Students, not tourists, are the customers that John DiGiovanni hopes to attract by extending the hours of eateries in the Garage.

On May 27, in a meeting room in the basement of the Lombardi Municipal Building, the Cambridge License Commission unanimously approved his request to extend the hours of three restaurants to 2 a.m. on Thursday, Friday and Saturday nights.

Jason Sweeney, the owner of the Ben and Jerry’s in the Garage, said the businesses that had received the extensions—Ben and Jerry’s, Boston Chowda and Formaggio Delicatessen—would extend their hours together in the “coming weeks.”

At the May 27 meeting, the License Commission also approved a request by the Grafton Street Pub and Grille to extend its closing time from 1 a.m. to 2 a.m.

At the meeting, Cambridge Licensing Commission Executive Director Richard V. Scali said the Commission had not extended the hours of a bar in the Square for 17 years.

“It’s a capped district. License times [are] frozen in the Square,” said James Rafferty, Grafton Street’s lawyer, who explained that the bar was able to bypass the cap by going directly to the City Council with its request before going to the Licensing Commission.

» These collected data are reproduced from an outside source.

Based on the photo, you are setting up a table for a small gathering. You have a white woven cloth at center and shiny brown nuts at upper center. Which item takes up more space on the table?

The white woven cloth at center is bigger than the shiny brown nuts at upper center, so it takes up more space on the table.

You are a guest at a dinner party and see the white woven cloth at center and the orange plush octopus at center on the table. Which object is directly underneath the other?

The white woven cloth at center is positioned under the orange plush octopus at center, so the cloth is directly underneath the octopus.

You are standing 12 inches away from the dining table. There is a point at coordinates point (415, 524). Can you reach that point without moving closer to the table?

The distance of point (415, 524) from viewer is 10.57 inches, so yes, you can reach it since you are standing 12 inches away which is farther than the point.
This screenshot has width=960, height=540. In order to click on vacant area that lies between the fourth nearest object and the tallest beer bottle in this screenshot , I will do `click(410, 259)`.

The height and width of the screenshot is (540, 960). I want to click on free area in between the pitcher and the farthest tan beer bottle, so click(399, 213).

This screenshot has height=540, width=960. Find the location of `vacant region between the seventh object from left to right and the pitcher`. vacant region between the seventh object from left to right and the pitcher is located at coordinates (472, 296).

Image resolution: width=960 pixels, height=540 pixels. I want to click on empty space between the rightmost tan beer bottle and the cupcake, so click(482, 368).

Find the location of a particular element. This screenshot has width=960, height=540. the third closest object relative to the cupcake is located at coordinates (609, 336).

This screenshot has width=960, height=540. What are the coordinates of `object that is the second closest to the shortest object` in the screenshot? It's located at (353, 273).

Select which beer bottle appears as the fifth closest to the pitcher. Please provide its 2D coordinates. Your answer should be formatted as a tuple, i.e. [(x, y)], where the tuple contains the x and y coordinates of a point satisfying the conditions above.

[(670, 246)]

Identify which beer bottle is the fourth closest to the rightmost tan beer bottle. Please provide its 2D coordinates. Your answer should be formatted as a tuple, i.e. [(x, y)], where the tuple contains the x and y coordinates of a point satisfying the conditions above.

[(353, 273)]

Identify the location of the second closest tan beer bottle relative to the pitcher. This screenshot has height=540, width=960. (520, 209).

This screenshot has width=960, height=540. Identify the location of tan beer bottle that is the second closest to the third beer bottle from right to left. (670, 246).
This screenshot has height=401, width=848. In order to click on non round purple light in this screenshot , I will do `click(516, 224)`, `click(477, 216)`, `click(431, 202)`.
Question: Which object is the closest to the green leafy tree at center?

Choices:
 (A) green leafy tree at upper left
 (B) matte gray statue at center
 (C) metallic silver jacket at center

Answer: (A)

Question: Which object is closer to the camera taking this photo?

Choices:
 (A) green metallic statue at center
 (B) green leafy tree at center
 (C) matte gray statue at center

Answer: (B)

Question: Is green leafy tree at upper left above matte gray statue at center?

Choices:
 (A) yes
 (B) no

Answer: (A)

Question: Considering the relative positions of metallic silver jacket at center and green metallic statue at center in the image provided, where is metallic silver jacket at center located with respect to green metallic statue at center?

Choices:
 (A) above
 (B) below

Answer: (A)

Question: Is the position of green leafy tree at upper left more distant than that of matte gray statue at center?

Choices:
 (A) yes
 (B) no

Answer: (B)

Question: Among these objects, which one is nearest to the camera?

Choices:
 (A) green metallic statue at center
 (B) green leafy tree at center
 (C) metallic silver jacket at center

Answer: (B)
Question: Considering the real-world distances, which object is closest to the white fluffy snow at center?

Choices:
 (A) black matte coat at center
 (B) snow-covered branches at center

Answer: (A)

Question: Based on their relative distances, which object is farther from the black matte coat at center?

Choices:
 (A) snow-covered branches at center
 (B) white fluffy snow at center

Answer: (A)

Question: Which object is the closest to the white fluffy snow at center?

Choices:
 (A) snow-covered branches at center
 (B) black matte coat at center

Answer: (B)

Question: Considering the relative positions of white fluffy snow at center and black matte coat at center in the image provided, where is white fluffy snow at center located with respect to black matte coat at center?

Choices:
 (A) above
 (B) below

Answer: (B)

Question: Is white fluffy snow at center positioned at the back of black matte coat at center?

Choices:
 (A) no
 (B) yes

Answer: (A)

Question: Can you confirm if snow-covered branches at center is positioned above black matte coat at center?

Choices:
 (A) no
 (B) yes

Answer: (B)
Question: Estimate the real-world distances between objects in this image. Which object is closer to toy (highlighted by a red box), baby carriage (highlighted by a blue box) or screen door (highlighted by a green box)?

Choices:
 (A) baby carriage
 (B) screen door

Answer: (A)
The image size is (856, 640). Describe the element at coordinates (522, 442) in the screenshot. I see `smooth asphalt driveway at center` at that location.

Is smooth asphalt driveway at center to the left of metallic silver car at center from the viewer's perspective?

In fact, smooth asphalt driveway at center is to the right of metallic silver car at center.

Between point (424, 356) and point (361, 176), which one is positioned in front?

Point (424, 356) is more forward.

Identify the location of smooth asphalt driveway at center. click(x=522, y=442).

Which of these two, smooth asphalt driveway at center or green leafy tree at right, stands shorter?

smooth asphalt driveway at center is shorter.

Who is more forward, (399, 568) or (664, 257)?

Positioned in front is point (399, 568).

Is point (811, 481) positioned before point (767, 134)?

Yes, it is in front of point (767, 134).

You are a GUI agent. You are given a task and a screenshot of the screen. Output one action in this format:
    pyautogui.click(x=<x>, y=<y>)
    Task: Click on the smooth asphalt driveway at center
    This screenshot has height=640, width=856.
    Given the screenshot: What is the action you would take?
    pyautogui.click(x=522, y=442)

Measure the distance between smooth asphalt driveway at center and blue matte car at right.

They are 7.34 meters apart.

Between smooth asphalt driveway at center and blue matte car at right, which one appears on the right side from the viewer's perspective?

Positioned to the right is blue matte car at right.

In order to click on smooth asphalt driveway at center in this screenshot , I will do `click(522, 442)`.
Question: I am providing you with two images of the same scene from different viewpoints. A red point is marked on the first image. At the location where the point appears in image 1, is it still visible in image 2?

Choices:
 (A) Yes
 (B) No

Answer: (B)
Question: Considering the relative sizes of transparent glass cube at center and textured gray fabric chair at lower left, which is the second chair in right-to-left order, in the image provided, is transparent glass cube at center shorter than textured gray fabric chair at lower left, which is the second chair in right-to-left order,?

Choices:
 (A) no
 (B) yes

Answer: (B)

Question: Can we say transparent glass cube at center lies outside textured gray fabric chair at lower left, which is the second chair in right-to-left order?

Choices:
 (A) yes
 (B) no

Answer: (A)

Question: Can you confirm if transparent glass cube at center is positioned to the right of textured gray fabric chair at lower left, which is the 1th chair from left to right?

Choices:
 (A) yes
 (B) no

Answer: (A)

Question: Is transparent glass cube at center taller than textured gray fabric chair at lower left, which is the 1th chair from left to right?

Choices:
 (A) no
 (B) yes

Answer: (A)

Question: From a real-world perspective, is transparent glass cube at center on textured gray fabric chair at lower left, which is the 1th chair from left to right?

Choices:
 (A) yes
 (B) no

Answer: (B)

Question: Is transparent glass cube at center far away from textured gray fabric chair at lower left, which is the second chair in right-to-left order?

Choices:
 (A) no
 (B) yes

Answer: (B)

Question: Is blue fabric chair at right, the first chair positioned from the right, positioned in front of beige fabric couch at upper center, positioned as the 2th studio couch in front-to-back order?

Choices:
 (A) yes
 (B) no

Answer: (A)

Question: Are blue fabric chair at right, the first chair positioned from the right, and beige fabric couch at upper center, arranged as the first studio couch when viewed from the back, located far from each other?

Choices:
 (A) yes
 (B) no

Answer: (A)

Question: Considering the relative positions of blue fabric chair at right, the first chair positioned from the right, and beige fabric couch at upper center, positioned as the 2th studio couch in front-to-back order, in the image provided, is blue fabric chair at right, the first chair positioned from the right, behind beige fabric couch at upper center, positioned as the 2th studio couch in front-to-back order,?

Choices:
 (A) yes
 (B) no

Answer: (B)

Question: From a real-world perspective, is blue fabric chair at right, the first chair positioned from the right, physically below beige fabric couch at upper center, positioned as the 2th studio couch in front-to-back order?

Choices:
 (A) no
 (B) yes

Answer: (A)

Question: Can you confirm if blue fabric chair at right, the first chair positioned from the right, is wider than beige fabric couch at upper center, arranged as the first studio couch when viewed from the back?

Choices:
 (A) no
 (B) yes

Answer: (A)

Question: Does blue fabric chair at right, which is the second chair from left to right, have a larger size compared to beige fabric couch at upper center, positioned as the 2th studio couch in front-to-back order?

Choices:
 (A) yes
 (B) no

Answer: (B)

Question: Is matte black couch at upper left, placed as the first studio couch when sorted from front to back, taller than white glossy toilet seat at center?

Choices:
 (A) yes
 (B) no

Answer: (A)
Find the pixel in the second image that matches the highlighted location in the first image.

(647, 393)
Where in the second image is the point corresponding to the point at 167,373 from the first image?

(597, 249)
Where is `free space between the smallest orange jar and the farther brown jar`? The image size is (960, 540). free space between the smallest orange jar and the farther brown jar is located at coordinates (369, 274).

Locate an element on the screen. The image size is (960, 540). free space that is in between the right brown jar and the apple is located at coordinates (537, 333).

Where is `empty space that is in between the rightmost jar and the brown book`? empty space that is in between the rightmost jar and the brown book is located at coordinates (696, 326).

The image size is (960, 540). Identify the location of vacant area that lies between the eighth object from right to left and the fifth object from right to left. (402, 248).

DiGiovanni and Peter Lee, the co-owner of Grafton Street, said the later hours were designed to respond to consumer demand.

But G. Pebble Gifford, the vice president of the HSDF, which opposed both DiGiovanni’s and Grafton Street’s requests, said the restaurants were just trying to salvage their sales.

“Retail stores are having a tough time,” she said. “The reason [the Commission] approved the request was they like to help businesses.”